Graphify does not bundle an LLM. It uses the model API key already configured by your AI coding assistant (Claude, Codex, etc.) and only sends semantic content — never raw source code — to the upstream model.

Worked Examples

The repository ships with reproducible corpora demonstrating Graphify on both small libraries and large mixed code-and-paper collections.

httpx (small)

6 Python files modeling an HTTP transport layer. Result: 144 nodes, 330 edges, 6 communities. God nodes: Client, AsyncClient, Response, Request. Surprise edge: DigestAuth → Response.

Karpathy mixed corpus

3 GPT framework repos + 5 attention papers + 4 diagrams (~52 files, ~92k words). Result: 285 nodes, 340 edges, 53 communities. Average query cost ~1.7k tokens vs ~123k naive — a 71.5× reduction.

Comparison

How Graphify relates to adjacent open-source projects in the code-intelligence space.

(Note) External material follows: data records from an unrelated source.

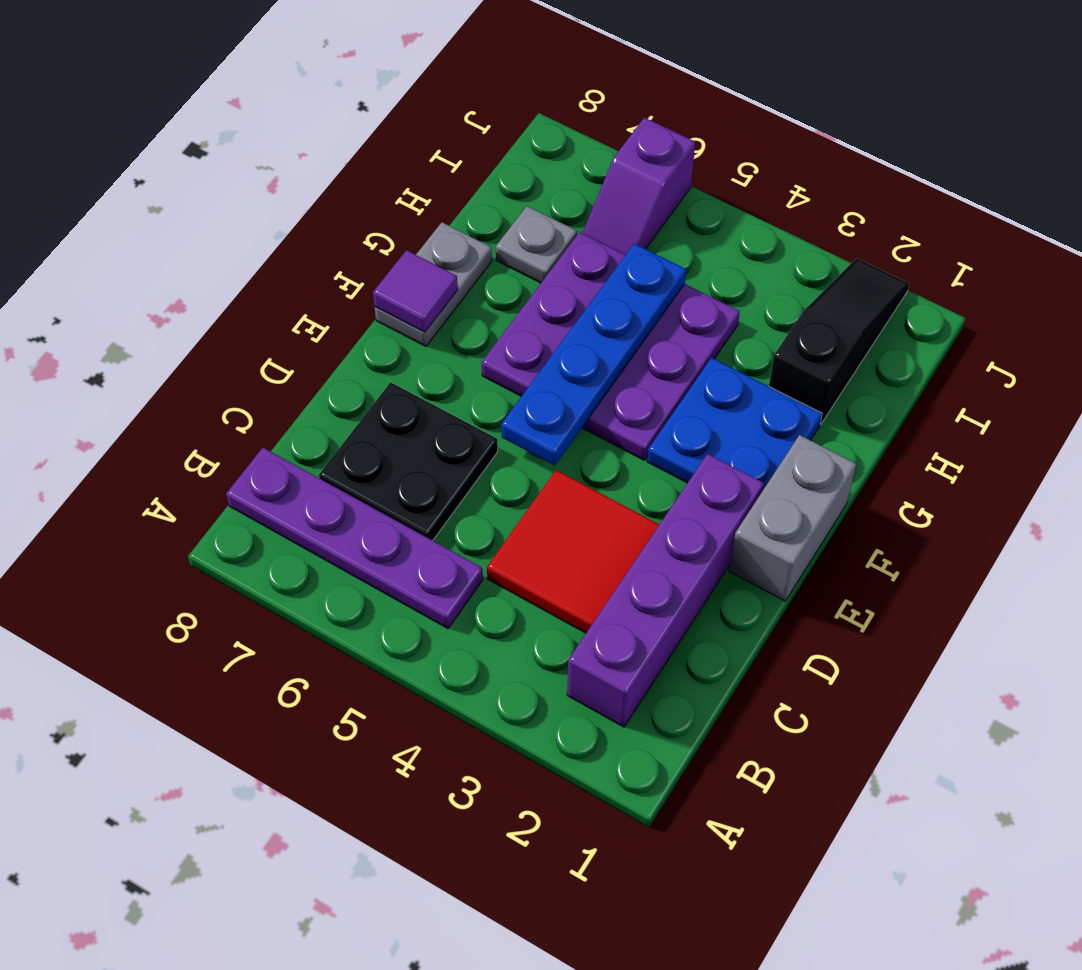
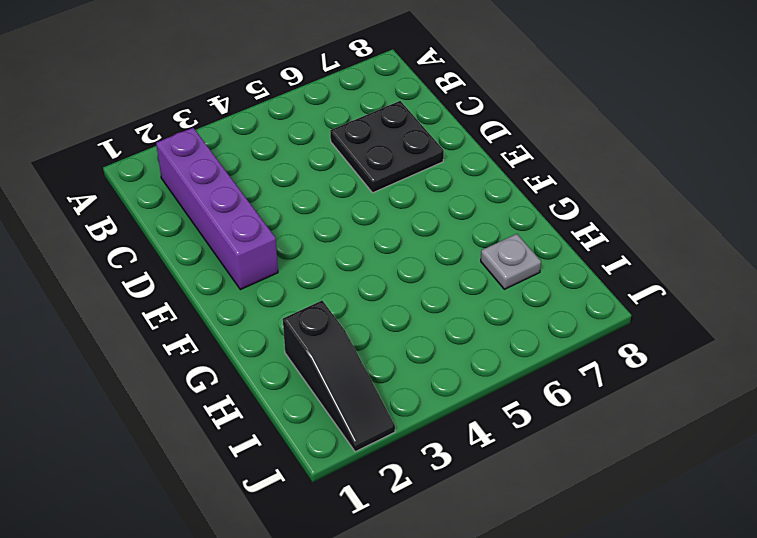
none -> purple 1x4 plate [226,448,483,629]
none -> red 2x2 tile [487,470,659,633]
none -> grey 1x2 brick [729,435,856,601]

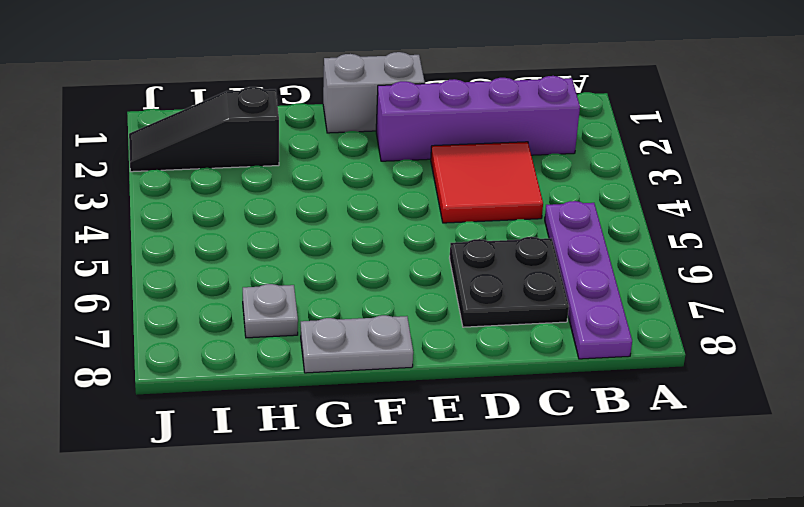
none -> blue 2x2 plate [647,358,822,490]
none -> purple 3x3 plate [481,232,740,460]
none -> purple 1x2 slope [583,118,695,255]

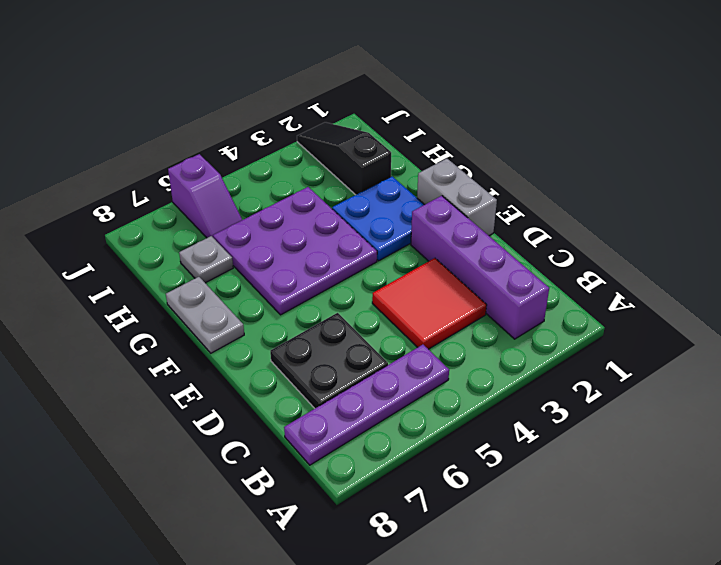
none -> blue 1x4 plate [501,244,686,465]
none -> purple 1x1 tile [373,250,458,332]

ProjectFocusStrengthLimitation vs Graphify
SourcegraphCross-repo code searchEnterprise-grade navigationNot a knowledge graph; limited design semantics
Code2VecFunction-level embeddingsVector retrieval & classificationNo graph structure, no multi-modal input
Neo4jGeneral graph databasePowerful Cypher queriesDoes not generate graphs from code itself

Security, Licensing & Trust

Graphify is released under the MIT License. Its core dependencies — NetworkX (BSD) and Tree-sitter (MIT) — are all permissive open-source licenses with no conflicts. The project performs no telemetry. The only outbound network call is the semantic-extraction step, which uses your own configured AI model API key; only semantic descriptions of documents are transmitted, never raw source code. URLs are restricted to http/https, downloads are size- and time-bounded, output paths are containment-checked, and node labels are HTML-escaped to prevent SSRF, Cypher injection and XSS.

Learn more about Graphify

Deeper guides on how Graphify builds, clusters and serves knowledge graphs to AI coding assistants.

Frequently Asked Questions

Does Graphify send my code to a third-party model?

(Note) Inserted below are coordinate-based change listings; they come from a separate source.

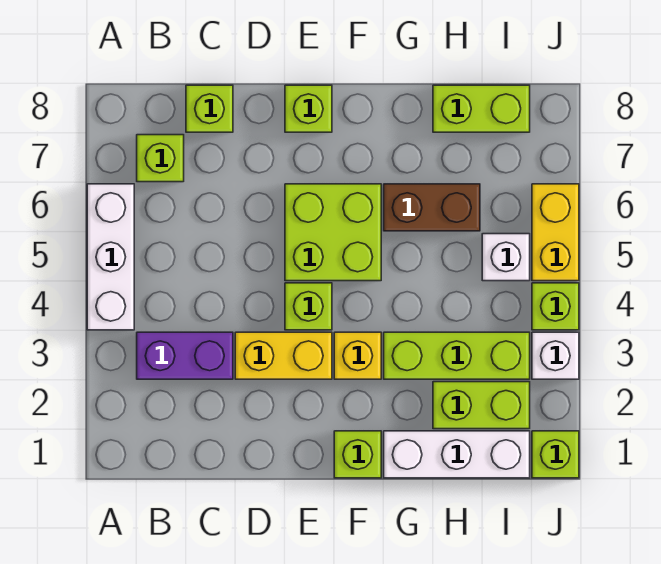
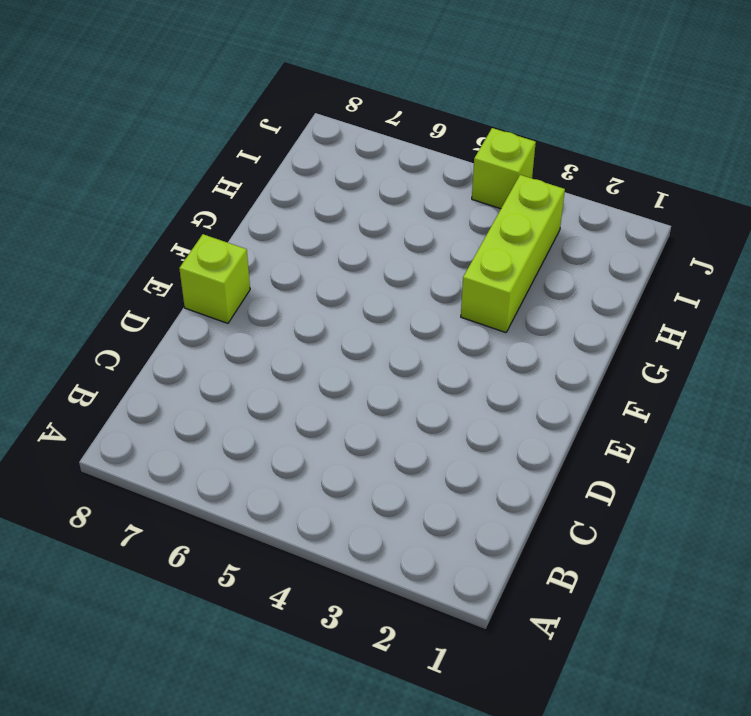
none -> white 1x3 brick [87,184,134,330]
none -> purple 1x2 brick [137,332,233,379]
none -> lime 1x1 brick [137,135,184,182]

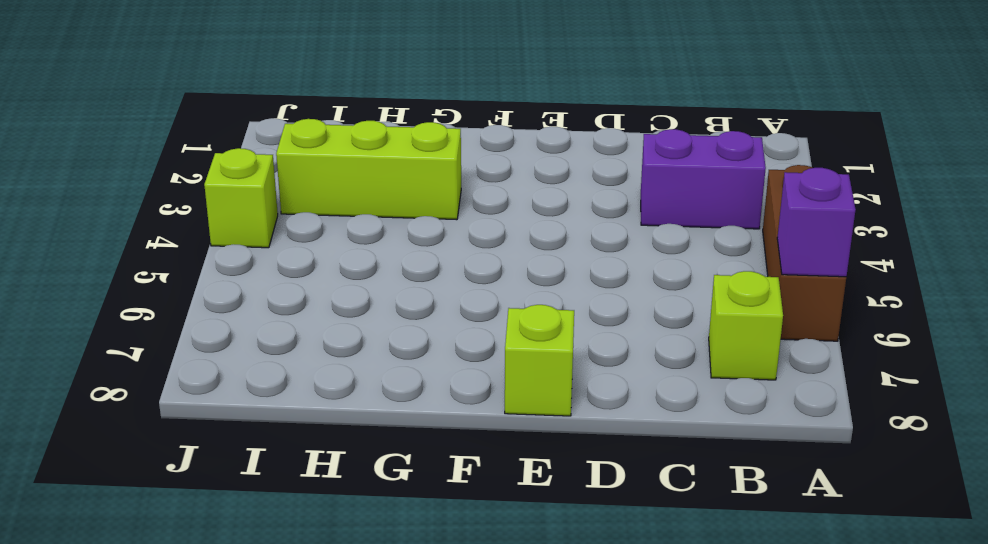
brown 1x3 brick [763,165,846,341] -> white 1x3 brick [87,184,134,330]
purple 1x1 brick [777,168,856,277] -> none
none -> lime 1x1 brick [186,85,233,132]
none -> yellow 1x2 brick [235,332,332,379]
none -> lime 1x1 brick [285,283,332,330]

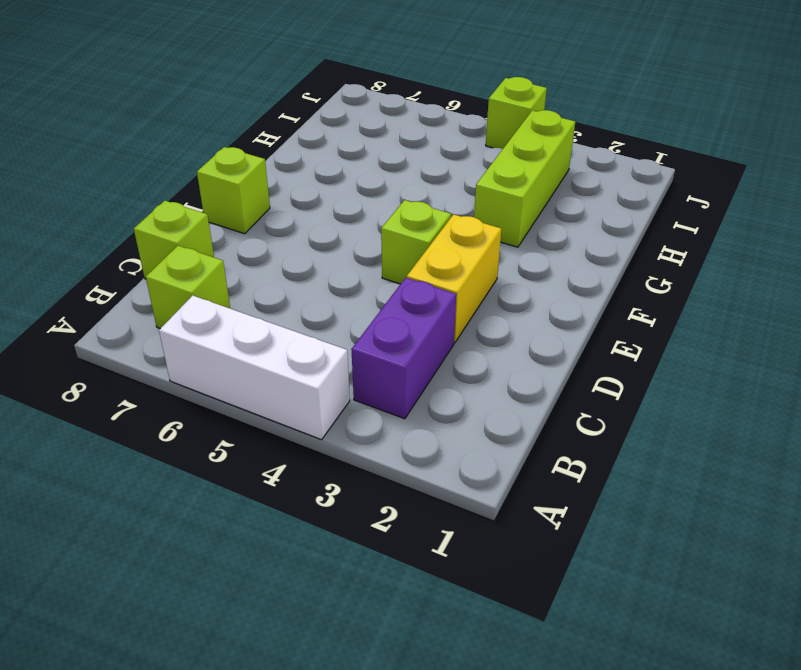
none -> lime 2x2 brick [285,184,381,281]
none -> lime 1x1 brick [334,431,381,478]
none -> yellow 1x1 brick [334,332,381,379]

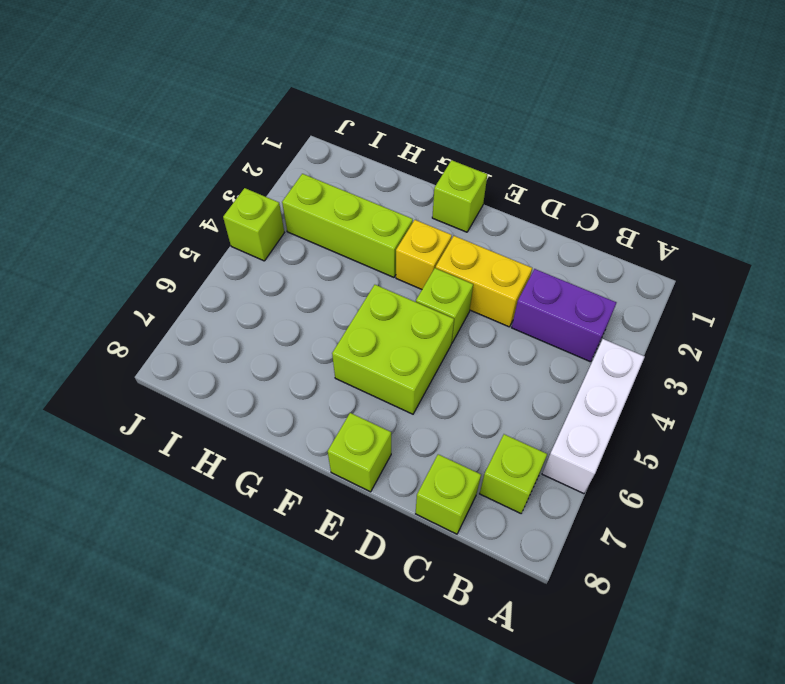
none -> white 1x3 brick [384,431,530,478]
none -> brown 1x2 brick [384,184,480,231]
none -> lime 1x2 brick [433,382,530,429]

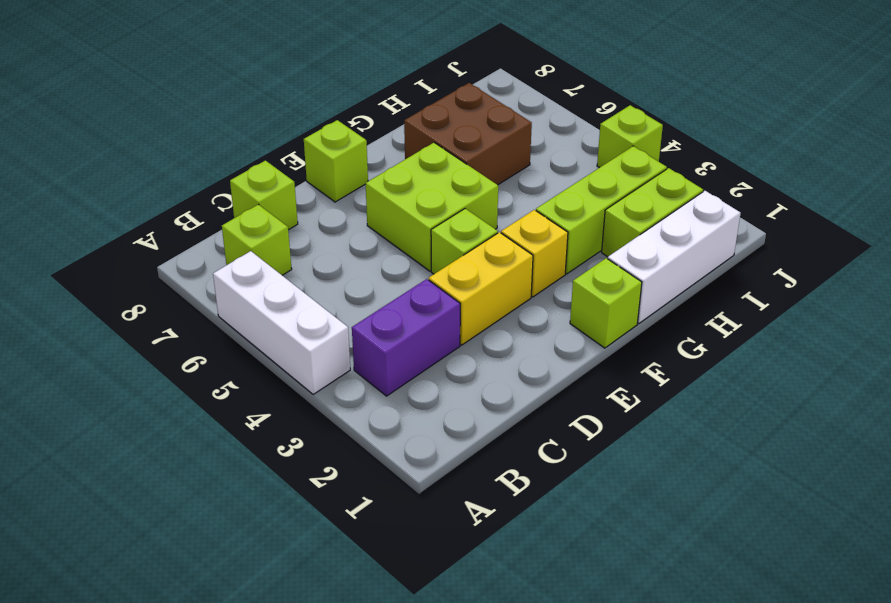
brown 2x2 brick [404,83,532,185] -> brown 1x2 brick [384,184,480,231]
none -> lime 1x2 brick [433,85,530,132]
none -> white 1x1 brick [482,234,530,281]
none -> lime 1x1 brick [532,431,579,478]

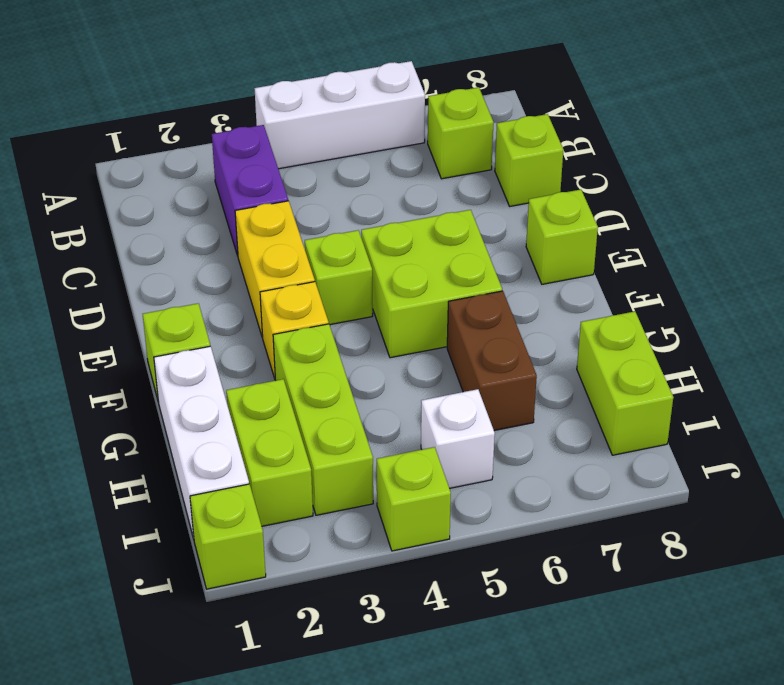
none -> white 1x1 brick [532,332,579,379]
none -> yellow 1x2 brick [532,184,579,281]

No. Graphify only sends semantic descriptions of documents and diagrams to the AI model you have already configured in your assistant — never raw source files.

Which AI coding assistants are supported?

Claude Code, OpenAI Codex and OpenCode are supported out of the box via dedicated skill-*.md manifests. Any assistant that can call shell commands can invoke graphify.

How large a codebase can Graphify handle?

Tree-sitter parsing and NetworkX construction scale linearly with code size. On a ~500k-word corpus, BFS subgraph queries stay around ~2k tokens versus ~670k naive — preserving compression at scale.

Is Graphify free for commercial use?

Yes. Graphify is MIT-licensed and free for both personal and commercial use.